* **TRY IT**
Restrict the output to the lines below starting at the one that contains "Figure 11: The" and ending at the one that contains "Table 5 Competencies demonstrated in PBL", and restate them word for word, both ends included.

** GIVEN RECORDS follows **

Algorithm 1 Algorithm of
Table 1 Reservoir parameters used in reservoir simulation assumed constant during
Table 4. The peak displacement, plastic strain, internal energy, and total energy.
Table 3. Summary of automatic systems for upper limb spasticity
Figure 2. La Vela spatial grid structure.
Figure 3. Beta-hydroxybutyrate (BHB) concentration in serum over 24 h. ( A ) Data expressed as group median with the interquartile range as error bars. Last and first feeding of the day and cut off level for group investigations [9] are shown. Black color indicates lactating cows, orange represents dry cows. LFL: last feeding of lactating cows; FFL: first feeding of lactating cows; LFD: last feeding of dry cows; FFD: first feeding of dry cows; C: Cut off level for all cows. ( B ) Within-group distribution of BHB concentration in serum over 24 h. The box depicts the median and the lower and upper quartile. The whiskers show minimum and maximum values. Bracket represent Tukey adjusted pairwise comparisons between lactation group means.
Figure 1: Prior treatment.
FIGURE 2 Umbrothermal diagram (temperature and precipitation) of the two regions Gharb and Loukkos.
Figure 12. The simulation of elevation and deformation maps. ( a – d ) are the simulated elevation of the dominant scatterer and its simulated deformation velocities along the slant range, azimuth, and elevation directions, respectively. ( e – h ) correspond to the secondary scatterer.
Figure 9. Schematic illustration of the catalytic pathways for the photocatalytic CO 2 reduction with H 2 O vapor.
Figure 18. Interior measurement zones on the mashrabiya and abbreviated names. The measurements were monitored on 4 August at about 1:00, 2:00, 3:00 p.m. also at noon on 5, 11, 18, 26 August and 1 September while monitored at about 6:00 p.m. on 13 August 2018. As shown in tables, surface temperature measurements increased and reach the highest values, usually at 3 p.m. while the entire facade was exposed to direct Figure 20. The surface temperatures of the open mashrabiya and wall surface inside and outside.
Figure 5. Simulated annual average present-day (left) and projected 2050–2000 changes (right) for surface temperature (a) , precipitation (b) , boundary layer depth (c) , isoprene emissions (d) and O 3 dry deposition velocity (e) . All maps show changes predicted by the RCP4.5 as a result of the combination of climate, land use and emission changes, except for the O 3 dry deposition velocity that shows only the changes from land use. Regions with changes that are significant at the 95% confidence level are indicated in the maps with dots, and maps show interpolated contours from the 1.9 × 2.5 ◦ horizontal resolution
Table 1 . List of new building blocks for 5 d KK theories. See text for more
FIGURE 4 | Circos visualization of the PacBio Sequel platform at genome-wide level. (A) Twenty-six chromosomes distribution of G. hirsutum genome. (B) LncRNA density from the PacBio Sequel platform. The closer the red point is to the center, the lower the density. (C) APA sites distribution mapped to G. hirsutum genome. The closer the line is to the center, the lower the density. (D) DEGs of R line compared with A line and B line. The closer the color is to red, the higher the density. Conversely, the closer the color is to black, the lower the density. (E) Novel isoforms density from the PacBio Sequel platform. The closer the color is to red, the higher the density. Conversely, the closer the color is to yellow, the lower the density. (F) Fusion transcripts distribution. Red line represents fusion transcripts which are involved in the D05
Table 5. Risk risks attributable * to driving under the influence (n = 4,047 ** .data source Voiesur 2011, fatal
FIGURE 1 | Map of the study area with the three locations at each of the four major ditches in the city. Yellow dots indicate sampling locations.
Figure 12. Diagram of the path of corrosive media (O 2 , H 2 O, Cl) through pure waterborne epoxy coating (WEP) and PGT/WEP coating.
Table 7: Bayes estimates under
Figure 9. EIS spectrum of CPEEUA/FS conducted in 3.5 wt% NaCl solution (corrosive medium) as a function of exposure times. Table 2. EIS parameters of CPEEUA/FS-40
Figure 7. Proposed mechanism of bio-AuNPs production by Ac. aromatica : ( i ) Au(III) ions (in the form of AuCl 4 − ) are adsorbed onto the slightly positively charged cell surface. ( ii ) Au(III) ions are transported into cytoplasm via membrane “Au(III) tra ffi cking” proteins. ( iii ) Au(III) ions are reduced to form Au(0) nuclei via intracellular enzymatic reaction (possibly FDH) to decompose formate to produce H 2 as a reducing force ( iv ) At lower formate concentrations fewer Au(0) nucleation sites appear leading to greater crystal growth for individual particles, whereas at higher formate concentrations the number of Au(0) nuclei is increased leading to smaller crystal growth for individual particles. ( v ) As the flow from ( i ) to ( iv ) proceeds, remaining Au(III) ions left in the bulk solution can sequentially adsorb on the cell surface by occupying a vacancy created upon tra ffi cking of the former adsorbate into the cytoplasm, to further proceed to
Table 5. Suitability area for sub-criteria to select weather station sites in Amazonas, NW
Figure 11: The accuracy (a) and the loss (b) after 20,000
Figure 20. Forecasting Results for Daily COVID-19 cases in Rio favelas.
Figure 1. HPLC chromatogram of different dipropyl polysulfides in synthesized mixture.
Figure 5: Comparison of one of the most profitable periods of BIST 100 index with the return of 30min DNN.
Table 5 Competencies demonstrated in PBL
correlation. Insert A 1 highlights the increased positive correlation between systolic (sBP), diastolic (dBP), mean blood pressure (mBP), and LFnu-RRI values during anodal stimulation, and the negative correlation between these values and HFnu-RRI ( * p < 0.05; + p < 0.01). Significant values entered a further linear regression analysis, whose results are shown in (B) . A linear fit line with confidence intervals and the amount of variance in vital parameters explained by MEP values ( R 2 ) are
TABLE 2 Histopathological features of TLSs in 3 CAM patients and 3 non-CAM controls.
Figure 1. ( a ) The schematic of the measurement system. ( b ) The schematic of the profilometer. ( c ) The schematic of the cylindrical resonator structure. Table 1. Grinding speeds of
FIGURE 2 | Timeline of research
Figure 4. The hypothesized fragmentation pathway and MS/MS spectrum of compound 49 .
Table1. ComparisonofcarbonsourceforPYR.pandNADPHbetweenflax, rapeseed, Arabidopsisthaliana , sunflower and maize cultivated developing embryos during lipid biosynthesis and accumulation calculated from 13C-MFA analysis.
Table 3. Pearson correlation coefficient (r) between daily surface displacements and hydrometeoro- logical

** End of GIVEN RECORDS **

* **RESPONSE TO THE TASK**
Figure 11: The accuracy (a) and the loss (b) after 20,000
Figure 20. Forecasting Results for Daily COVID-19 cases in Rio favelas.
Figure 1. HPLC chromatogram of different dipropyl polysulfides in synthesized mixture.
Figure 5: Comparison of one of the most profitable periods of BIST 100 index with the return of 30min DNN.
Table 5 Competencies demonstrated in PBL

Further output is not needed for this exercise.